Goldman Sachs advised clients in late April 2010 to go ahead and buy British pounds. Despite the fact that a UK general election is due on the 6th of May, Goldman saw no problem with buying the pound.
The outcome of the UK election was pretty uncertain in late April, with some forecasters and political pundits predicting a hung parliament, or coalition government. Goldman, however, argued that the foreign-exchange markets were quite ‘comfortable’ about the possibility of the UK election resulting in no overall political majority.
The reason given for that lack of anxiety is that, whatever the differences between the UK’s three main political parties, they all agree that Britain’s ruinous budget deficit must be slashed. Goldman’s recommendation that investors buy the pound is based on the belief that it will strengthen to 83p against the euro, the best exchange rate since November 2008. The analysts explained:
“A hung parliament would surely come as less of a shock than it might have done some months ago… Sterling could rally further, in particular against the Euro, where Greece-related risk factors remain high on the agenda.”

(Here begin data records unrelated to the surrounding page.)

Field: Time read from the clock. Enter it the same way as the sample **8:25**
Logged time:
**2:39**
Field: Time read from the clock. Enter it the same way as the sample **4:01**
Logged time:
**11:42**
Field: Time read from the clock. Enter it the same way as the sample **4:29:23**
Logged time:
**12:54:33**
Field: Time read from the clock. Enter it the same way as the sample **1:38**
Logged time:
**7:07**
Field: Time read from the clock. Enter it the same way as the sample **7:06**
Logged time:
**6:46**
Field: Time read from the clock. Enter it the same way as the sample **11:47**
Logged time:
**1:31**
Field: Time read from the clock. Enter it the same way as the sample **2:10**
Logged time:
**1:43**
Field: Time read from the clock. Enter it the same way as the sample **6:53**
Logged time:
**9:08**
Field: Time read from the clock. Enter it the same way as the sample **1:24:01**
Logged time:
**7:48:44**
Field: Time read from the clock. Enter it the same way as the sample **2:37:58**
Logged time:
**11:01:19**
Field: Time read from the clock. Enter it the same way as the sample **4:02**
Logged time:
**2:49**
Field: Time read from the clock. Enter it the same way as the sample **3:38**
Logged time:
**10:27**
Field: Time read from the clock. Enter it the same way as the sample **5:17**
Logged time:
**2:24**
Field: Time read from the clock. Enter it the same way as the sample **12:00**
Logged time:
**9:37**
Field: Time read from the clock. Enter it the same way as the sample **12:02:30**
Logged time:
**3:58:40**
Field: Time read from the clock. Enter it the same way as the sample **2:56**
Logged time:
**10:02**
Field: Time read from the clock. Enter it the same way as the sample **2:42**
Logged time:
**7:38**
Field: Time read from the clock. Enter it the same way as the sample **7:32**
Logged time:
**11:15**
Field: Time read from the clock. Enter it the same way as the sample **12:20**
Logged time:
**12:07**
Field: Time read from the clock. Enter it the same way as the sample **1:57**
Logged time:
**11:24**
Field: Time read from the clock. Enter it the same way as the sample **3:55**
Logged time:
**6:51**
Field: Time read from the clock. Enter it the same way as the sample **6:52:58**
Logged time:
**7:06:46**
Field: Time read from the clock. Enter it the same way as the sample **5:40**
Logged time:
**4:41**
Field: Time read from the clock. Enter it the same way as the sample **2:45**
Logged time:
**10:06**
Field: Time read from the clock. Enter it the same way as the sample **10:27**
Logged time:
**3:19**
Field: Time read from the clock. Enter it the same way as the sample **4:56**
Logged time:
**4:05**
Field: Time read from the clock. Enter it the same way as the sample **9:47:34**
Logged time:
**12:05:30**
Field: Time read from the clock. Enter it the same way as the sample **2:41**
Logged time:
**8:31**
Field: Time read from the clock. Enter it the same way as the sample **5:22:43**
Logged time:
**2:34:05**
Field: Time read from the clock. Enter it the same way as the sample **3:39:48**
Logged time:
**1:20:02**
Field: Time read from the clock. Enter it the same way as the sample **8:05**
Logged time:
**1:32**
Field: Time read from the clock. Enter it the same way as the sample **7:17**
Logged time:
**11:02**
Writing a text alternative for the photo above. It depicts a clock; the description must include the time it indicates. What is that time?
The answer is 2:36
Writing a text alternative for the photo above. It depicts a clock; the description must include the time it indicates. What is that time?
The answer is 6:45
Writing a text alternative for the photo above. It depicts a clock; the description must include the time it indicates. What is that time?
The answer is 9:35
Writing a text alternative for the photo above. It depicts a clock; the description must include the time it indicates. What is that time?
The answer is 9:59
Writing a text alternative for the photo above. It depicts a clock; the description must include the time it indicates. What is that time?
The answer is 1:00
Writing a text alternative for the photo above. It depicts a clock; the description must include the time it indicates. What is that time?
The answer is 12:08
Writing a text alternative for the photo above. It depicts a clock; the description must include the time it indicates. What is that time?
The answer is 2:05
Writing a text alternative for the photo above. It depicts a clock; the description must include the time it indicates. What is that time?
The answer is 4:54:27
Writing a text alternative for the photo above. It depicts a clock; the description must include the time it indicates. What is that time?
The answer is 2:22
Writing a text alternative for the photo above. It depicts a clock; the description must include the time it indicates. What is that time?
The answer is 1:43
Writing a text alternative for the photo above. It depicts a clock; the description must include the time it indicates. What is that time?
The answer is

Yes, Greece-related risk rattles on in Europe, troubling the euro zone leaders and making the fragile euro increasingly unstable.However, to a Brit watching UK election antics from the sunny south of France, I would say this about the prospect of a hung parliament in London’s House of Commons. Despite the fact that the three main parties agree on cutting the British budget deficit, they would be no more likely to co-operate in a positive fashion in a hung parliament than three hungry ferrets in a sack.
The mediocre, outdated LibLabCon parties – New Labour, Liberal Democrats and Conservatives (or Tories) – are second to none in their desire to score puny political points against one another regardless of the interests of the British economy or the country’s citizens. You can pretty much bet that if one party says Black the other two will say, respectively, White and Grey.
A hung parliament in the UK context would result in a stubborn political paralysis as parties, ministers and civil servants jockeyed endlessly to get scraps of party political advantage at the expense of the country’s interests. Her Majesty’s Government and Opposition behave badly enough when it’s clear who’s got the power, screeching, slinging mud and sticking spokes in each others’ wheels whenever they can like a bunch of naughty children. Once the power was subject to daily negotiation, you can expect to see British politicians practically hysterical with excitement at the thought that each day offers them the chance to grab a little more political power for – the sake of it – than yesterday.